In 1877, Muthuswamy was appointed to the bench of the High Court of Madras. He was the first Indian to be appointed to this post. However, Muthuswamy's appointment was condemned by a Madras newspaper called The Native Public Opinion. This prompted a strong reaction from Indian nationalists who founded The Hindu newspaper to voice public opinion against the outrage.

== Later career ==

Muthuswami served as a judge of the Madras High Court from 1877 to 1895. He acted for three months in 1893 as the Chief Justice of the Madras High Court, the first Indian to do so.

== Reforms ==

During his early career, Muthuswamy also served as the President of the Malabar Marriage Commission. During his tenure as President of the Commission, he campaigned for the legal recognition of Sambandham and other forms of marriage practised in the Malabar. In 1872, Muthuswamy established the Widow Remarriage Association in Madras and advocated remarriage of Brahmin widows.

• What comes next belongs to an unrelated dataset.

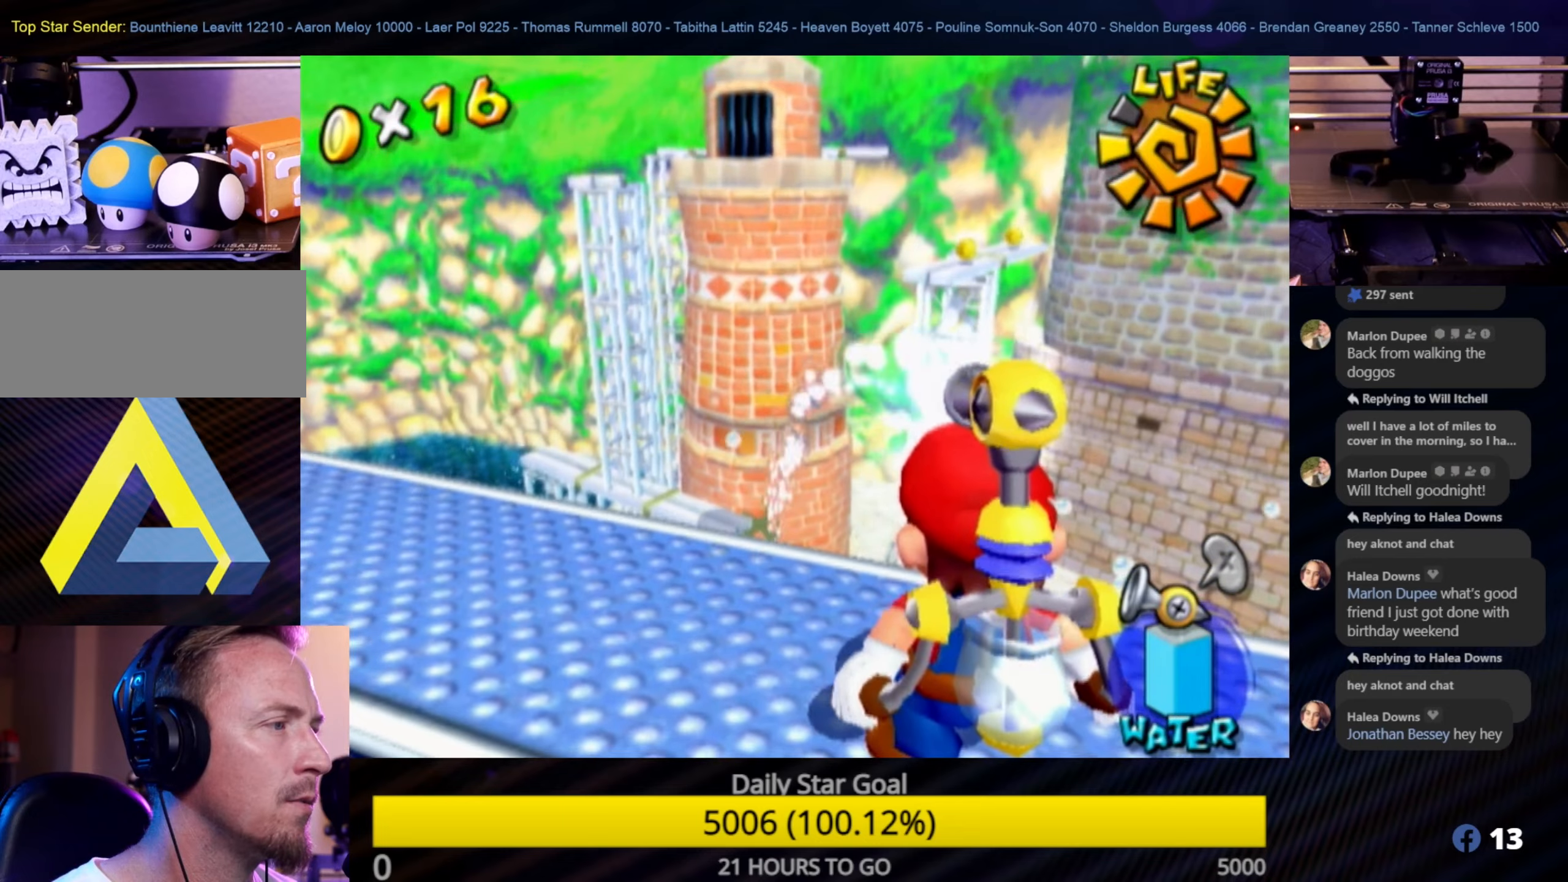
{"buttons": ["R1"], "left_stick": "center", "right_stick": "center", "events": [[34, "left_stick", "down"], [117, "left_stick", "center"]]}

In 1872, he was nominated fellow of the Madras University. He became a syndic in 1877. He was also invited to attend the Coronation Durbar at Delhi in 1877.

== Honours ==

In 1878, Muthuswami Iyer was created a Companion of the Most Eminent Order of the Indian Empire. In 1893, he was knighted for his services to the Crown.

== Death ==

Muthuswami died in January 1895 after an illness of ten days. On his death, Sir S. Subramania Iyer took the seat in the bench of the Madras High Court left vacant by his death.